Cytotoxic and mutagenic properties of minor-groove O2-alkylthymidine lesions in human cells [DNA and Chromosomes]

April 23rd, 2018 by Jun Wu, Pengcheng Wang, Lin Li, Changjun You, Yinsheng Wang

Endogenous metabolism, environmental exposure, and cancer chemotherapy can lead to alkylation of DNA. It has been well documented that, among the different DNA alkylation products, minor-groove O2-alkylthymidine (O2-alkyldT) lesions are inefficiently repaired. In the present study, we examined how seven O2-alkyldT lesions, with the alkyl group being a Me, Et, nPr, iPr, nBu, iBu or sBu, are recognized by the DNA replication machinery in human cells. We found that the replication bypass efficiencies of these lesions decrease with increasing length of the alkyl chain, and that these lesions induce substantial frequencies of T→A and T→G mutations.
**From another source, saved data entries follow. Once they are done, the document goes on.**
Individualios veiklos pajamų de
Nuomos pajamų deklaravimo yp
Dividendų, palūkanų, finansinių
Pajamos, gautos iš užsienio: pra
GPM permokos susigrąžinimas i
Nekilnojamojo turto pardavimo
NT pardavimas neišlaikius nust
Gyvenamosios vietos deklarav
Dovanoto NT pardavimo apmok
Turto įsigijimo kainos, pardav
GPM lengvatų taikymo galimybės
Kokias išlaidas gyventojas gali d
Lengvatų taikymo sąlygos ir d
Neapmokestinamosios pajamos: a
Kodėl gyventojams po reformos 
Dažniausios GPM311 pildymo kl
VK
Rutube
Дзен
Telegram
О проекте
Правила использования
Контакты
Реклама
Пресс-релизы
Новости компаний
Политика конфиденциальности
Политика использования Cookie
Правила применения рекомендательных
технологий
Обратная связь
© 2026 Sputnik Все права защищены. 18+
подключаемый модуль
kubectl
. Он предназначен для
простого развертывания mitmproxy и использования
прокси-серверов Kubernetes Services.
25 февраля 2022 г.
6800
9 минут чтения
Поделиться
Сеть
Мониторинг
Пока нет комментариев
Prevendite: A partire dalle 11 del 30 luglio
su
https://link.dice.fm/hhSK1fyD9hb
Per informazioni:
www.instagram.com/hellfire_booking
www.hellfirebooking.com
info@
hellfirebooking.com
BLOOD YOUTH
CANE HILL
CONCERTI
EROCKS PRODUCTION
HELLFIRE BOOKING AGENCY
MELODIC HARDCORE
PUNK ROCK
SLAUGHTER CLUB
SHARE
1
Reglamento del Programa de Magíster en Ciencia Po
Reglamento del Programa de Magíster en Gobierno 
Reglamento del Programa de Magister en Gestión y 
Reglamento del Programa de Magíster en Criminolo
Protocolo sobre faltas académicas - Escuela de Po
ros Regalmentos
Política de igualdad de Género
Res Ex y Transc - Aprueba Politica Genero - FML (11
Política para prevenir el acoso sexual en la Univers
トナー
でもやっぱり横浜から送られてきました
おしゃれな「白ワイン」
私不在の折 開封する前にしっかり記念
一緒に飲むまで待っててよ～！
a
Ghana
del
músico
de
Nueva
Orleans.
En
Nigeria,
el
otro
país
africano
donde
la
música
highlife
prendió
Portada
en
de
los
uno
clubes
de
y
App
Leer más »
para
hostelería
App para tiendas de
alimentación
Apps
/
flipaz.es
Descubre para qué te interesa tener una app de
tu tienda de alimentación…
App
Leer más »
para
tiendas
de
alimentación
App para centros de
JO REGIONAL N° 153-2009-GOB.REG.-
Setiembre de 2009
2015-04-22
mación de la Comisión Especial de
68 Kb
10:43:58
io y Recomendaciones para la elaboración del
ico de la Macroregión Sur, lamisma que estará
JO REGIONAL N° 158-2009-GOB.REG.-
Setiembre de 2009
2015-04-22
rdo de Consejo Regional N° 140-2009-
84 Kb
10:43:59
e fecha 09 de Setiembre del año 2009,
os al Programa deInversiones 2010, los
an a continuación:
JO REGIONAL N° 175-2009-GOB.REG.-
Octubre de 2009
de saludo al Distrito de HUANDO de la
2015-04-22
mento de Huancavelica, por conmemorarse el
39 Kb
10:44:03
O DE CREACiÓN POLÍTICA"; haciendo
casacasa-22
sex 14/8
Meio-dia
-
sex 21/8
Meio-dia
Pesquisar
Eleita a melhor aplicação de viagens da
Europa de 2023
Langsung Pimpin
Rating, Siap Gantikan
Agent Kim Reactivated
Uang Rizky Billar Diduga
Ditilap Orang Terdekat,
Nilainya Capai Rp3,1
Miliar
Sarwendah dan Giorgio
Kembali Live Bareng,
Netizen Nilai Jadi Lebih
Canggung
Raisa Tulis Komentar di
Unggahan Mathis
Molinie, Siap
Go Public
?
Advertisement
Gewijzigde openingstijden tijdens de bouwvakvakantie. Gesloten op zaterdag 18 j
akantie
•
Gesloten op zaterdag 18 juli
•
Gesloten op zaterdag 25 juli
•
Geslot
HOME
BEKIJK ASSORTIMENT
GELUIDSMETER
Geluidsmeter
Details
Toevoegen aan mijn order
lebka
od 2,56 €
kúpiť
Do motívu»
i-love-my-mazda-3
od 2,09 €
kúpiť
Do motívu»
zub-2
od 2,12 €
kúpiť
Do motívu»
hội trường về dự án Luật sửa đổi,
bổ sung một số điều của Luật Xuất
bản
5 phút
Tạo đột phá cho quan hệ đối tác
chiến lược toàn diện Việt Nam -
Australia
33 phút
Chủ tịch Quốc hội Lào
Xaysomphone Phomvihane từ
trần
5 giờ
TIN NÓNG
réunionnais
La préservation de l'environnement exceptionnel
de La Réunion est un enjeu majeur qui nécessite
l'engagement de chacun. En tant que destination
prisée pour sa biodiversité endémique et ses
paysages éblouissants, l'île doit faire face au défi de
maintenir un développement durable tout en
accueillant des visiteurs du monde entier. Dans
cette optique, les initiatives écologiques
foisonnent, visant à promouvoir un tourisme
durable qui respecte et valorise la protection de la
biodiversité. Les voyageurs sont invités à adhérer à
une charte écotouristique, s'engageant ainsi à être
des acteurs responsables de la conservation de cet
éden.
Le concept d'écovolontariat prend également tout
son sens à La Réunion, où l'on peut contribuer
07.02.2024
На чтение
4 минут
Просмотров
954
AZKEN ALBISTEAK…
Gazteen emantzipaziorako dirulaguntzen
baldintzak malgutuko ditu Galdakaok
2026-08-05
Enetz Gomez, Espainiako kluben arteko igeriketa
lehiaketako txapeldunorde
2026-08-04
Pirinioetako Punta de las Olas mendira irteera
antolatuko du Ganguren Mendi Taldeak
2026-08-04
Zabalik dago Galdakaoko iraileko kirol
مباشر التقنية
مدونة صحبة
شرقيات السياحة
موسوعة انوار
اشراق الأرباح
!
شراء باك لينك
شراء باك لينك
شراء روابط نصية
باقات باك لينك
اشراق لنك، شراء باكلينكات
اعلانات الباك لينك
Replication experiments using isogenic cells deficient in specific translesion synthesis (TLS) DNA polymerases revealed that the absence of polymerase η or polymerase ζ, but not polymerase κ or polymerase ι, significantly decreased both the bypass efficiencies and the mutation frequencies for those O2-alkyldT lesions carrying a straight-chain alkyl group. Moreover, the mutagenic properties of the O2-alkyldT lesions were influenced by the length and topology of the alkyl chain and by TLS polymerases. Together, our results provide important new knowledge about the cytotoxic and mutagenic properties of O2-alkyldT lesions, and illustrated the roles of TLS polymerases in replicative bypass of these lesions in human cells.